- _What to produce_: If a line of the data below contains the string "lines", copy it into your answer.

[Saved data entries]
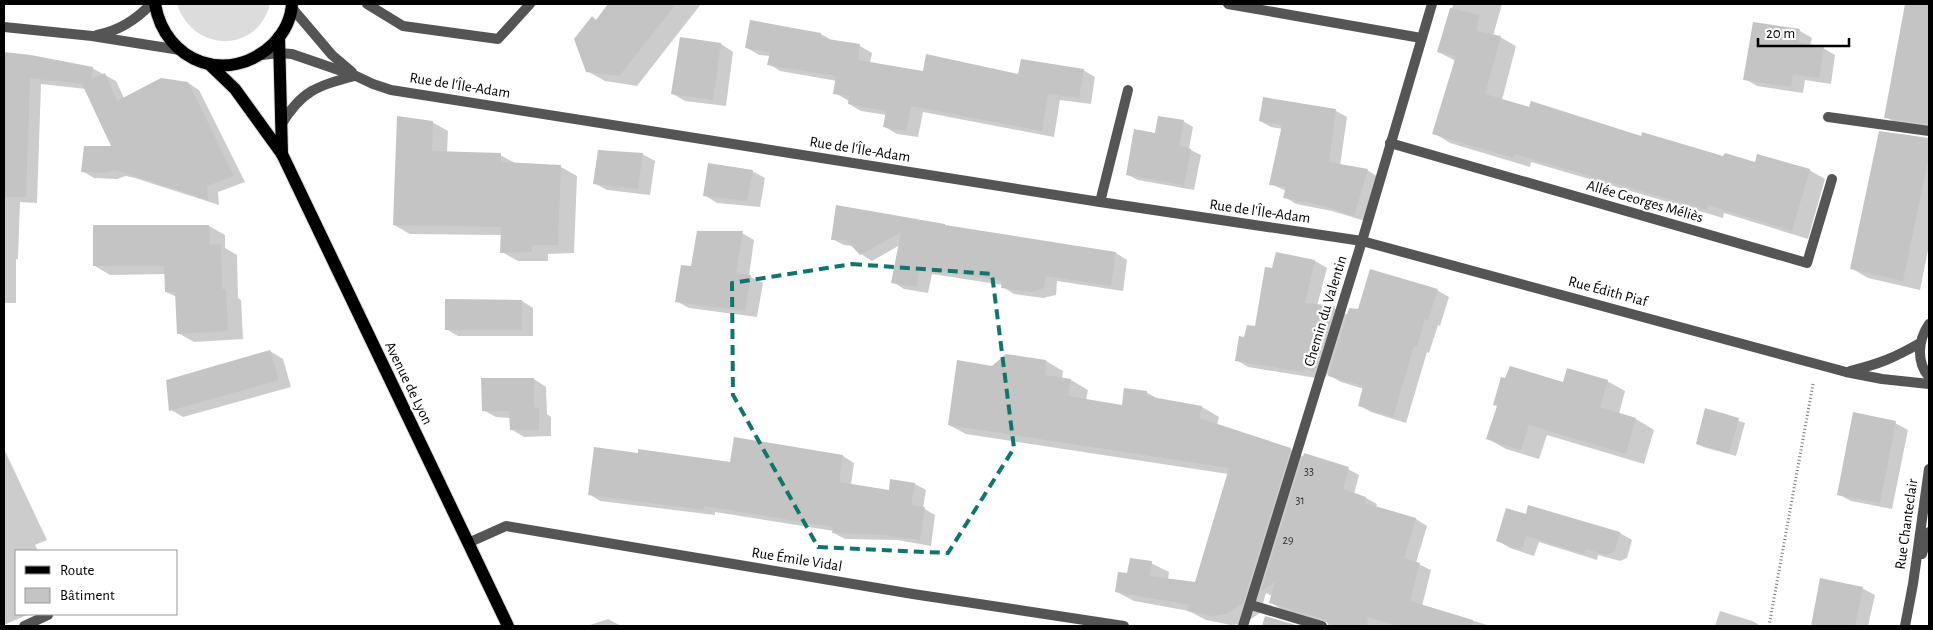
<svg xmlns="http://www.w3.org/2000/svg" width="1933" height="630" font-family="'Alegreya Sans',sans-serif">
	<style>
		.green { fill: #dcdcdc }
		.shadow { fill: #0003 }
		.building { fill: #c4c4c4 }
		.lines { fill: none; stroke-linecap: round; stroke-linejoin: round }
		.primary-casing { stroke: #dbdbdb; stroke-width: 14 }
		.path { stroke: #777; stroke-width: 3; stroke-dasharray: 1 2.5; stroke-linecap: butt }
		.service { stroke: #555; stroke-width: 10 }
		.minor { stroke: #555; stroke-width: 10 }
		.tertiary { stroke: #555; stroke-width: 10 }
		.primary { stroke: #000; stroke-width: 12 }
		.marked { fill: none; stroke: #0f766e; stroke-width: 4; stroke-dasharray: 10 6; stroke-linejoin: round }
		.labels { text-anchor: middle; stroke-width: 4.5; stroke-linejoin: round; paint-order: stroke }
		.number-label { font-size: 12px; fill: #313131 }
		.street-label { font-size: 15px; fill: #000; stroke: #fff }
	</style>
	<rect width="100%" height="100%" fill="#fff"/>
	<!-- green -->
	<path class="green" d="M177 4H270C257 54 193 53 177 4Z"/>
	<!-- shadow -->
	<g class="shadow">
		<path d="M610 4H701L637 86 605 81 587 71 596 21Z"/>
		<path d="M1445 4H1502L1493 36 1500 37 1516 46 1502 100 1724 158 1809 170 1825 179 1808 239 1724 213 1723 218 1531 162 1530 167 1450 143 1434 133 1456 61 1438 52 1453 5Z"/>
		<path d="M1906 4H1929V131L1903 127 1886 117Z"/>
		<path d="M751 22 821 34 833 41 860 46 872 53 870 63 924 73 1019 75 1083 70 1095 77 1091 104 1060 100 1054 137 923 112 918 137 897 134 885 127 887 115 861 111 849 104V101L835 93 837 81 780 71 769 64 770 56 759 55 747 48Z"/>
		<path d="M1800 31 1812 38 1810 46 1823 48 1835 55 1831 84 1805 80 1803 93 1757 86 1745 79Z"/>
		<path d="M721 44 733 52 726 106 685 101 673 94Z"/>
		<path d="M4 53 31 56 92 68 116 81 124 98 188 83 199 90 245 182 218 192 219 205 135 178 126 176 117 179 94 178 82 171 113 147 86 89 41 84 37 203 20 202 18 259H16V303H4Z"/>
		<path d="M1264 99 1336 111 1347 117 1340 166 1367 170 1378 177 1365 221 1332 211 1296 204 1285 197 1286 191 1271 184 1283 129 1271 127 1260 121Z"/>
		<path d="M1183 121 1193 127 1189 149 1201 155 1194 190 1138 180 1128 175 1156 134Z"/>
		<path d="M432 122 448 131 447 153 500 155 517 164 561 167 577 176 574 253 548 254V261H518L502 252V235L410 234 394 225Z"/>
		<path d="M1928 139 1929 245 1920 290 1868 278 1851 268Z"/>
		<path d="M642 154 655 161 650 195 607 190 594 183Z"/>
		<path d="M752 171 765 178 760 207 717 203 704 195Z"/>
		<path d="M837 207 949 227 1116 253 1127 260 1123 291 1057 281 1056 295 1043 298 1014 294 1003 287V285L932 274 928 293 904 289 893 282 900 245 872 261 861 254 853 246 844 245 832 239Z"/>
		<path d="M209 226 225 235V248L237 255 238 298 241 300 243 339 194 342 178 333 177 297 166 292 165 274 110 275 95 266Z"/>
		<path d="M742 233 754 240 749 276 763 283 757 317 689 308 676 301 692 268Z"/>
		<path d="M1277 254 1315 261 1327 268 1317 306 1334 308 1348 315 1359 310 1437 290 1449 297 1440 326 1438 325 1429 353 1427 352 1406 423 1371 412 1359 405 1364 389 1341 382 1327 374 1326 377 1317 375 1316 378 1248 367 1237 360 1245 338 1256 327 1273 270Z"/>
		<path d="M522 301 533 308V336H458L446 329Z"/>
		<path d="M270 351 283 359 291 387 183 417 171 410Z"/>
		<path d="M1006 355 1046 361 1063 371 1062 379 1071 380 1088 390 1086 400 1123 406 1146 392 1160 400 1202 407 1219 417 1217 425 1290 449 1304 457 1348 469 1359 475 1354 494 1366 498 1377 504 1376 507 1416 519 1427 526 1416 563 1431 570 1422 606 1491 626H1330V623L1281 609 1270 602 1272 596 1266 593 1260 613 1243 624 1231 625 1206 620 1189 611 1134 601 1117 592 1128 575 1151 563 1169 572 1168 580 1196 583 1228 474 966 434 949 425 992 367Z"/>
		<path d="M534 379 546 387 547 414 551 417V436L524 437 511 429 510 418 496 417 483 410Z"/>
		<path d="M1607 381 1625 391 1619 414 1636 419 1654 430 1644 464 1547 435 1539 459 1506 449 1488 439 1563 384Z"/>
		<path d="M1706 409 1745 423 1736 456 1703 447 1697 443Z"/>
		<path d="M1895 423 1908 430 1892 509 1851 501 1838 494Z"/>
		<path d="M4 449 47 540 35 545 38 551H16V614H29L4 625Z"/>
		<path d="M843 456 854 463 851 485 890 491 915 484 926 490 923 508 935 515 931 546 897 540 845 539 834 533V531L715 512V515L600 501 589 494 731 464Z"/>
		<path d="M1529 506 1620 533 1632 540 1627 558 1620 561 1598 555 1597 560 1539 542 1534 556 1510 548 1498 541 1526 516Z"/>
		<path d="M1821 580 1862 588 1875 595 1868 626H1812Z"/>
		<path d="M1720 611 1752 621 1758 624V626H1715Z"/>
		<path d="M608 619 621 626H587Z"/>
	</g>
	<!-- building -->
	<g class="building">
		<path d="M608 4H676L619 76 586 72 574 39 592 16 596 20Z"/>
		<path d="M1905 4H1929V124L1884 118Z"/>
		<path d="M1450 8 1480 15 1476 31 1501 36 1485 94 1529 107 1531 101 1641 136 1642 132 1723 156 1725 153 1755 162 1757 154 1810 169 1792 231 1708 205 1707 210 1515 154 1514 158 1432 134 1456 56 1437 52Z"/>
		<path d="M750 20 821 33V38L860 44 858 60 923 71 926 54 1018 74 1021 59 1084 69 1079 98 1048 94 1042 131 911 106 906 131 883 127 886 111 848 104 849 96 833 94 836 76 767 65 770 52 745 48Z"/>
		<path d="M1753 22 1800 29 1798 42 1824 47 1819 78 1793 74 1791 87 1743 80Z"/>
		<path d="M680 37 721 43 713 100 671 94Z"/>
		<path d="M4 52 31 55 93 67 91 79 105 73 117 101 161 78 188 82 234 176 207 186 208 200 122 172 114 170 105 173 81 172 84 146H111L82 84 30 78 26 197H4Z"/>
		<path d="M1263 97 1336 109 1329 162 1368 169 1354 216 1320 205 1283 198 1286 187 1269 185 1282 125 1259 121Z"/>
		<path d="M397 116 433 121 432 151 501 153V162L561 165 558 245H532V252L500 253 501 227 393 225Z"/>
		<path d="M1158 116 1184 120 1179 146 1191 149 1184 185 1126 175 1134 129 1155 133Z"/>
		<path d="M1879 131 1929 138V156L1903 281 1850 269Z"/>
		<path d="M598 150 643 153 638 189 593 184Z"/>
		<path d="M708 163 753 170 747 201 703 196Z"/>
		<path d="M836 205 945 224V225L1116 252 1111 286 1046 276 1044 288 1031 292 1001 288 1002 281 920 268 917 287 891 283 901 232 860 255 846 240H831Z"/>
		<path d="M93 225H209L210 245 221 244 222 289H226L228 331 177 334 175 292H165L164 266H93Z"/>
		<path d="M697 231H743L736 273 751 275 745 311 675 302 681 265 691 266Z"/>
		<path d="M1276 252 1315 260 1305 303 1335 306 1314 372 1305 369 1304 372 1235 361 1239 336 1244 337 1247 325 1255 326 1265 267 1272 268Z"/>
		<path d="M1370 269 1438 289 1428 320 1425 319 1417 347 1414 346 1393 417 1358 406 1363 386 1328 376 1349 308 1358 309Z"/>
		<path d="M445 299 522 300V330H445Z"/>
		<path d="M270 350 279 380 169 411 166 380Z"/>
		<path d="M1006 354 1046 360 1045 375 1071 379 1068 396 1122 405 1124 388 1147 391 1146 396 1202 406 1199 418 1291 448 1243 603 1226 614 1212 616 1187 611 1189 605 1115 592 1118 572 1127 573 1130 558 1152 561 1150 576 1195 582 1229 468 948 425 957 360 992 366Z"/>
		<path d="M1510 366 1563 382 1567 368 1608 380 1600 407 1636 418 1626 454 1529 425 1521 450 1486 439 1497 406 1493 405 1501 377 1505 378Z"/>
		<path d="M481 378H534V407L539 408V430H510L509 411H482Z"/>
		<path d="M1705 408 1739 418 1729 453 1696 444Z"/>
		<path d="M1853 412 1896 421 1880 503 1837 495Z"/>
		<path d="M734 437 843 455 839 482 889 490 890 479 915 483 911 505 925 507 920 540 885 535 832 533 833 527 704 506V510L588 495 594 447 638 453V449L730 462Z"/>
		<path d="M1304 453 1349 467 1343 489 1366 497 1365 503 1416 518 1404 558 1420 563 1410 601 1473 620 1472 626H1398L1368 617 1367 626H1329L1327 622 1324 619 1269 603 1275 582 1261 591Z"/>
		<path d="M1528 505 1620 532 1615 551 1606 555 1586 549 1584 554 1526 536 1522 550 1496 541 1506 508 1526 514Z"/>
		<path d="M1820 578 1863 587 1855 626H1811Z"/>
		<path d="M1265 616 1299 626H1262Z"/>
	</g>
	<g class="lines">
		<!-- primary casing -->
		<g class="primary-casing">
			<g id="primary">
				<path d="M155 4C165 63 229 86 273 44 284 33 291 19 292 4"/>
				<path d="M279 37 282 154"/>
				<path d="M209 64 235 89 282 154 508 626"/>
			</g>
		</g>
		<!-- path -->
		<path class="path" d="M1769 626 1813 384"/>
		<!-- service -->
		<g class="service">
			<path d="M367 4 403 26 498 39 530 4"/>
			<path d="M1228 4 1421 38"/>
			<path d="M1828 117 1929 131"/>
			<path d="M1390 143 1807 263 1832 179"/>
			<path d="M1251 605 1322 626"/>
			<path d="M24 626 48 615"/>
		</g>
		<!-- minor -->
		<g class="minor">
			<path d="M1100 202 1128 90"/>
			<path d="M468 543 506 526 913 594 1124 626"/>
			<path d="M1922 554 1929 532"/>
			<path d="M1243 626 1362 241 1432 4"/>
			<path d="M1905 626 1913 584 1929 469"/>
		</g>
		<!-- tertiary -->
		<g class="tertiary">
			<path d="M292 8 332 55 352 72"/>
			<path d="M4 27 92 36 180 50"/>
			<path d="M97 35C118 31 136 20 151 4"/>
			<path d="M262 55 279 53 292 54 356 76 373 84 391 90 1100 202 1362 241 1846 372 1882 379 1929 384"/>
			<path d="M281 125C301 91 318 85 355 76"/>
			<path d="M1929 324C1918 340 1916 362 1929 377"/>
			<path d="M1850 371C1879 364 1894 358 1920 343"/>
		</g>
		<!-- primary -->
		<use href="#primary" class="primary"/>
	</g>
	<!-- marked area -->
	<path class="marked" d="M852 264 992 274 1014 448 948 553 818 547 733 395 732 283Z"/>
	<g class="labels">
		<!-- number labels -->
		<g class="number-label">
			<text x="1309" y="475">33</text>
			<text x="1300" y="504">31</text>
			<text x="1288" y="544">29</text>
		</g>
		<!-- street labels -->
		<g class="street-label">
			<text transform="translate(460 85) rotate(9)" y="5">Rue de l'Île-Adam</text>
			<text transform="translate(860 149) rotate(9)" y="5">Rue de l'Île-Adam</text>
			<text transform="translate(1645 201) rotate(16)" y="5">Allée Georges Méliès</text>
			<text transform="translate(1260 211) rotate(8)" y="5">Rue de l'Île-Adam</text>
			<text transform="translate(1608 291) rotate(15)" y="5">Rue Édith Piaf</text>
			<text transform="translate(1325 311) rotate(-73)" y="5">Chemin du Valentin</text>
			<text transform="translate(409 383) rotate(64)" y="5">Avenue de Lyon</text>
			<text transform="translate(1906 524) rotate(-82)" y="5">Rue Chanteclair</text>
			<text transform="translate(797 559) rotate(9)" y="5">Rue Émile Vidal</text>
		</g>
	</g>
	<!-- border -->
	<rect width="1933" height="630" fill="none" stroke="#000000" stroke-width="10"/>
	<!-- legend -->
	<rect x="15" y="550" width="162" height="65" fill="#ffffff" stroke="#999999"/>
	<rect x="25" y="566" width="25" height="8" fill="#000000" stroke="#999999"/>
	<text x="60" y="575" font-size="15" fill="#000000">Route</text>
	<rect x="25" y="588" width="25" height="15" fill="#c4c4c4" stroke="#999999"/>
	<text x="60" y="600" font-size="15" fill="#000000">Bâtiment</text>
	<!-- scale -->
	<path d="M1758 38v8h91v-8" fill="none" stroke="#000000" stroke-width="2.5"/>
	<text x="1766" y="38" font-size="15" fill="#000000" stroke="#ffffff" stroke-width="4" paint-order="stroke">20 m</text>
</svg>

- _Response_:
		.lines { fill: none; stroke-linecap: round; stroke-linejoin: round }
	<g class="lines">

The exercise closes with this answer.